For some reason, I make people feel uncomfortable when I use a manual wheelchair. My arms being as useful as my legs, I cannot self-propel. So in situations where I need a wheelchair but cannot transport or hire a power-chair, I need to be pushed. Whilst in other circumstances, being a wheelchair-user affords me
immense social privilege above the other 95% of disabled people who are not wheelchair-users**, being unable to take responsibility for my own movement sends some sort of message which means that folks are much less likely to make eye-contact or to speak to me directly. This effect is compounded if my
pusher is the right age to be my parent – I guess people must wonder if I couldn’t have been
shrunk for their convenience.
I really could go on with examples of the subtle and not-so-subtle ways these judgements are made, all of the time, and sometimes by disabled people themselves (I recently read an article where someone with physical impairments complained of being treated
like a retard with leprosy - fantastic!).

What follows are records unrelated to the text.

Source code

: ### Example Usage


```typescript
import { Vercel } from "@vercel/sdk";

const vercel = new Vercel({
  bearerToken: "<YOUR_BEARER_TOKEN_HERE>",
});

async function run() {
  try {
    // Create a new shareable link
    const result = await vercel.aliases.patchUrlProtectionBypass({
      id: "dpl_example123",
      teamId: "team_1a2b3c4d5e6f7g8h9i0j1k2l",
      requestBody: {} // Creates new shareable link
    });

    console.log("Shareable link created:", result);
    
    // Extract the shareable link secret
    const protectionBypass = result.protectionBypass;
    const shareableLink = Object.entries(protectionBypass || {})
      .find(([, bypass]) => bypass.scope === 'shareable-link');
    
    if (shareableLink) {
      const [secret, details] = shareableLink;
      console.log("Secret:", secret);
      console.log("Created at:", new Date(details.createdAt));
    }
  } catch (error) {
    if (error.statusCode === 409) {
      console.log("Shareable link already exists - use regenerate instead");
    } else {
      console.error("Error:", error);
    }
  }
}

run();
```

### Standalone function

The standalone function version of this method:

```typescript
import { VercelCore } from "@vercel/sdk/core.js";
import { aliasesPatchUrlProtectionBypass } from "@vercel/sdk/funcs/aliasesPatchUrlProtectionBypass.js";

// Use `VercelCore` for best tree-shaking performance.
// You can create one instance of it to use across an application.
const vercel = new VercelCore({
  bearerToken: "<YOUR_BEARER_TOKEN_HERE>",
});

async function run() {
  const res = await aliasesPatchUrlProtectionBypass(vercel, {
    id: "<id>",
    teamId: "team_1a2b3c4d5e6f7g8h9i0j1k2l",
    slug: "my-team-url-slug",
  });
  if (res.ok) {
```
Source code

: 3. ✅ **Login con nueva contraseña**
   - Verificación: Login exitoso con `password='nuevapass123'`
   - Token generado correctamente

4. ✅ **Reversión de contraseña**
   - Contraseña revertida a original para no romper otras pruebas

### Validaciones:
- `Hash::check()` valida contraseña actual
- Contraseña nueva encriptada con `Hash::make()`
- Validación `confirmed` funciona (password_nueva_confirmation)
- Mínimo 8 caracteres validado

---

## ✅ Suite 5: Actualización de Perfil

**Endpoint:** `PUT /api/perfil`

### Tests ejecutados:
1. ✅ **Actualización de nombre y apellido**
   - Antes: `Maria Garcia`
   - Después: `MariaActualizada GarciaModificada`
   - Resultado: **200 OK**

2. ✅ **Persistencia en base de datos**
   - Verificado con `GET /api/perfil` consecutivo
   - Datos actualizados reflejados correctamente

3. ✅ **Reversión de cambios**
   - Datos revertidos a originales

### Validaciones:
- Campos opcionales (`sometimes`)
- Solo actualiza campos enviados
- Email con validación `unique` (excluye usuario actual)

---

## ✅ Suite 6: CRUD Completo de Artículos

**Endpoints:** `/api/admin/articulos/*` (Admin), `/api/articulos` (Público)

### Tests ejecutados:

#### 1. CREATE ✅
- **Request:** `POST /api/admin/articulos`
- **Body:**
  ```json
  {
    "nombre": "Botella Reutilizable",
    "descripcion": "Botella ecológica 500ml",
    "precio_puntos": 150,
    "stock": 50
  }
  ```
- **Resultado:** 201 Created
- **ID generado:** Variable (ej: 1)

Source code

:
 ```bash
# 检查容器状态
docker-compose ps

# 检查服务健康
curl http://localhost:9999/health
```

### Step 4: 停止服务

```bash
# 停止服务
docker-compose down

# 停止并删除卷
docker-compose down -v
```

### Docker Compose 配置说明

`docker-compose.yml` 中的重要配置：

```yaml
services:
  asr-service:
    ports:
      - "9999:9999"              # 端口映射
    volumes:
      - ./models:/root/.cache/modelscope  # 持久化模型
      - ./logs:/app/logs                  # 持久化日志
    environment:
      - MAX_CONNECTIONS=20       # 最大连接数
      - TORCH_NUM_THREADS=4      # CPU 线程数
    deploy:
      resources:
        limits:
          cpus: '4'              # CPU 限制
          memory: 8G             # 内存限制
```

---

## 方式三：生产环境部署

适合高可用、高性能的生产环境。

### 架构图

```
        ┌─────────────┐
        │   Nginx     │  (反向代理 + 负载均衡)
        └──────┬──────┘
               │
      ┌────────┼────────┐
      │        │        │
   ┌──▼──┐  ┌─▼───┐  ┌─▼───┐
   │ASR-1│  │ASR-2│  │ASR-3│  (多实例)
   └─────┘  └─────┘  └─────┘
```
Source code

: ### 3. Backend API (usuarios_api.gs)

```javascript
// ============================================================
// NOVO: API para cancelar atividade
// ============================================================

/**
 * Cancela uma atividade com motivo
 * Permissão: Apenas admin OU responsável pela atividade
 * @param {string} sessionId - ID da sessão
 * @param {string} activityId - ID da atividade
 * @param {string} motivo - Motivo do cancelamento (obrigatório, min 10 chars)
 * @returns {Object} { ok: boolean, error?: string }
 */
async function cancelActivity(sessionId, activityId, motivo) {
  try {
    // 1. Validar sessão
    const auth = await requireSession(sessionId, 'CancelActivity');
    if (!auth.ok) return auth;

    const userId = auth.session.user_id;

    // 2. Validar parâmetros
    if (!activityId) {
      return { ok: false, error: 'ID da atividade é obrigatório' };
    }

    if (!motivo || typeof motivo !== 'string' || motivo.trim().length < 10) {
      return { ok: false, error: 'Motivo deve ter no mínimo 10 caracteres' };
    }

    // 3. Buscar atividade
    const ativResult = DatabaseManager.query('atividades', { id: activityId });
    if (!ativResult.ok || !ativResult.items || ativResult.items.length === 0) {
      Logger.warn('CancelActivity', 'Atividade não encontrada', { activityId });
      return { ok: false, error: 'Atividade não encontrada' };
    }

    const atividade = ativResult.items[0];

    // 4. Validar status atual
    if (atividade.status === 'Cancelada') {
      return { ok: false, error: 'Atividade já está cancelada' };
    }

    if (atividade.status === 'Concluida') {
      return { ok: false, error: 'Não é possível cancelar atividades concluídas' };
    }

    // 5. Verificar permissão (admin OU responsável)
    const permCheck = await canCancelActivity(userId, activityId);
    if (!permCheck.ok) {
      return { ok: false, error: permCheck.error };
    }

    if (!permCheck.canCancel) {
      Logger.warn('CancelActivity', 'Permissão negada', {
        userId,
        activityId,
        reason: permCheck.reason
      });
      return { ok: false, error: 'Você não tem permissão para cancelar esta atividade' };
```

If disability is seen as a social experience, then people are qualified not by the degree of dysfunction of by the palatability of their medical diagnoses, but by their social and political experiences as people who happen to have impairments of one type of another. No person with dyslexia could compete with someone with spinal cord injury on sheer pathos, but there are contexts in which a person with dyslexia is
more disabled than a person with SCI. As a wheelchair-user, there are many instances in which I am far less disabled than someone who is able to walk further than I am but with pain or other difficulty.
Since this definition of disability varies massively according to context, it is pretty much impossible to say who is more or less disabled – although certainly some of us are more often and more profoundly disabled than others. Personally, I have a moderate degree of impairment, but since I hardly ever go out, I am not nearly as disabled as a lot of people with relatively minor impairments who have to tackle transport, the workplace, colleagues, shops and other public buildings on a daily basis.
The very thing that disabled people are fighting against is being judged according to impairment as opposed to
the content of our character. Any kind of hierarchy, any speculation about authenticity of an individual disabled person goes directly against that.
* I don't mean to suggest that those who adopt
people first language have such a view of disabled people, but the phrase
people with disabilites inevitably defines disability as a problem with the individual. See also
A brief guide to the language of disability.
** This is naturally a controversial statistic according to how one defines the wheelchair-user and how one defines the disabled person. 4 or 5% of disabled people being wheelchair-users were the most common stats I found - the highest was 8%, the lowest 3%.